Requirement | What lines of the data below hold the string "ChatGPT"? Copy each one out.

---

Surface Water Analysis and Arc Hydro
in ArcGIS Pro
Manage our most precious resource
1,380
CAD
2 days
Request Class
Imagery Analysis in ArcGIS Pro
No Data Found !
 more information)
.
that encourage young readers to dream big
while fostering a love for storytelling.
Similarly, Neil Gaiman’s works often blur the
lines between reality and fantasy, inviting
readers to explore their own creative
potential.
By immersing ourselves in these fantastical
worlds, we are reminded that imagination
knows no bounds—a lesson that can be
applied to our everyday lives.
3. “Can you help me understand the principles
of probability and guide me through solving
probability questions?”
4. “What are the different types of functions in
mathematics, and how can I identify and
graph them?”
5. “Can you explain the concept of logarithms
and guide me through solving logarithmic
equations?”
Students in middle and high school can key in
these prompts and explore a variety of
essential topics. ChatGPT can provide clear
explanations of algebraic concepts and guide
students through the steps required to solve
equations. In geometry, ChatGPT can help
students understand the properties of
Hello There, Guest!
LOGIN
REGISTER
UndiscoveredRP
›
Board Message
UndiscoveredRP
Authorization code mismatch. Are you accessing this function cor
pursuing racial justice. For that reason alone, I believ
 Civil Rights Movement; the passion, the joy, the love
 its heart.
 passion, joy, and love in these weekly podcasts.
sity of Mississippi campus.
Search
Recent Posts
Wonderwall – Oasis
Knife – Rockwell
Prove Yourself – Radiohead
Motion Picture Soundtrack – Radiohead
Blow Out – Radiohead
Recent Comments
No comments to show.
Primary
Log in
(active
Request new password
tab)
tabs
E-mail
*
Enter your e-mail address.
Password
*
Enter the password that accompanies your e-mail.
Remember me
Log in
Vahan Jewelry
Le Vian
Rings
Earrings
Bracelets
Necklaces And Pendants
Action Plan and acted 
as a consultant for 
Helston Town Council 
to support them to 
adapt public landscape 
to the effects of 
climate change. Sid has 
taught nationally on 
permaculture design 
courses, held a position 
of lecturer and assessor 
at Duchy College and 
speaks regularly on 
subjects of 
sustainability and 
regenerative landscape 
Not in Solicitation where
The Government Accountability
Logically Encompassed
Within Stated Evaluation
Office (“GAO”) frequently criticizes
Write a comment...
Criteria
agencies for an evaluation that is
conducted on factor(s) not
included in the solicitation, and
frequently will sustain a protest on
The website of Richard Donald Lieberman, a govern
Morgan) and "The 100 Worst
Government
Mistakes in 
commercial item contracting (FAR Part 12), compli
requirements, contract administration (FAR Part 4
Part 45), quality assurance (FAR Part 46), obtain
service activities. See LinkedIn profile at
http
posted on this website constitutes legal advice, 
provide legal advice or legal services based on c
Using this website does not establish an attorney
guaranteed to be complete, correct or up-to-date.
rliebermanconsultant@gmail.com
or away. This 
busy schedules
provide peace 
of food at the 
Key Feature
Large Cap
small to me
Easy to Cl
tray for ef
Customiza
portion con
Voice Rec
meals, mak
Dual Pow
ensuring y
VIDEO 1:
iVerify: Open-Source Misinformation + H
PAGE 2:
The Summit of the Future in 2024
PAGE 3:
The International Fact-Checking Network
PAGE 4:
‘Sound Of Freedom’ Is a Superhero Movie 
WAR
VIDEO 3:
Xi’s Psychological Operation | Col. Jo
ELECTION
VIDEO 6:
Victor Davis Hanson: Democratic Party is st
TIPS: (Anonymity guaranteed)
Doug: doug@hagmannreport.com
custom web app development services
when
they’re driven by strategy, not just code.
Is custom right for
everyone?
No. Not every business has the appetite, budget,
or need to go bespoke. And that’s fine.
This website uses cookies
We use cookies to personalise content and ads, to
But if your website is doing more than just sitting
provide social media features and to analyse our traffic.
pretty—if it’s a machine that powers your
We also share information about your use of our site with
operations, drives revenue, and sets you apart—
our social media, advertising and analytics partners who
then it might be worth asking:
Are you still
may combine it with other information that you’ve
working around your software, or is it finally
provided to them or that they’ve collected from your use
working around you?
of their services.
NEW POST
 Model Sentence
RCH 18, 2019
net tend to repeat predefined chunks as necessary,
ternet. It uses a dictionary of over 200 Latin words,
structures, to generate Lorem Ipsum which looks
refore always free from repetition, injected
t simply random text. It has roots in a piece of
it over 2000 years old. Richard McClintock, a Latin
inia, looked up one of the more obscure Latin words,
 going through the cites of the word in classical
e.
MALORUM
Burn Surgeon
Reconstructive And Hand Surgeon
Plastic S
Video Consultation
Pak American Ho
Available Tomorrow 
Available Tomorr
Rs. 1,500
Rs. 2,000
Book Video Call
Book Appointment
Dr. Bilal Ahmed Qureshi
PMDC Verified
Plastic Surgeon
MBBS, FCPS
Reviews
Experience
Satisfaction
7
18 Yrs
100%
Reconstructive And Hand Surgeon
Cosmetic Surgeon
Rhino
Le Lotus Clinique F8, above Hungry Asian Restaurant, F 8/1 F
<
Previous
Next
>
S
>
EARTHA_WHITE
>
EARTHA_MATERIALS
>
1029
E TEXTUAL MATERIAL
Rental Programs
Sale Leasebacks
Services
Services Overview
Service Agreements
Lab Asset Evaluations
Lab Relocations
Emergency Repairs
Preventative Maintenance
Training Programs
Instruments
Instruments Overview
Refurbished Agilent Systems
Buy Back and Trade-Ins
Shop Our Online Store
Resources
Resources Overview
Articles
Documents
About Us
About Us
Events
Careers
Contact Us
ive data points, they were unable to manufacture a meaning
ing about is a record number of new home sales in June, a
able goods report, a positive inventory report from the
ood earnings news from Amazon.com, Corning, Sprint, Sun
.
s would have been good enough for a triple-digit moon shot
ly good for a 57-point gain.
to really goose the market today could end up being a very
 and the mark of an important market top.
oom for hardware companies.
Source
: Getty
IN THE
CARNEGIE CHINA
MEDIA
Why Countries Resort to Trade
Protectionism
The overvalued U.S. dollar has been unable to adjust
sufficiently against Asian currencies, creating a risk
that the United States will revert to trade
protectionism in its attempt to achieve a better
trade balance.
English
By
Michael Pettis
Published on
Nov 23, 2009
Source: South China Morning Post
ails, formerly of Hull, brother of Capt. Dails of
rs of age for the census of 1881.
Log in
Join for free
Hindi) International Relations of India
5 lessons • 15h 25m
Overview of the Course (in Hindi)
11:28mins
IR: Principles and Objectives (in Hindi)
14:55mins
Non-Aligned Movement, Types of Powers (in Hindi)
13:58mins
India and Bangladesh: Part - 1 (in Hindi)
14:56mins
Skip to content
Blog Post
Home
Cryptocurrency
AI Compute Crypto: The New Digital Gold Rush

---

Completed exercise |
essential topics. ChatGPT can provide clear
equations. In geometry, ChatGPT can help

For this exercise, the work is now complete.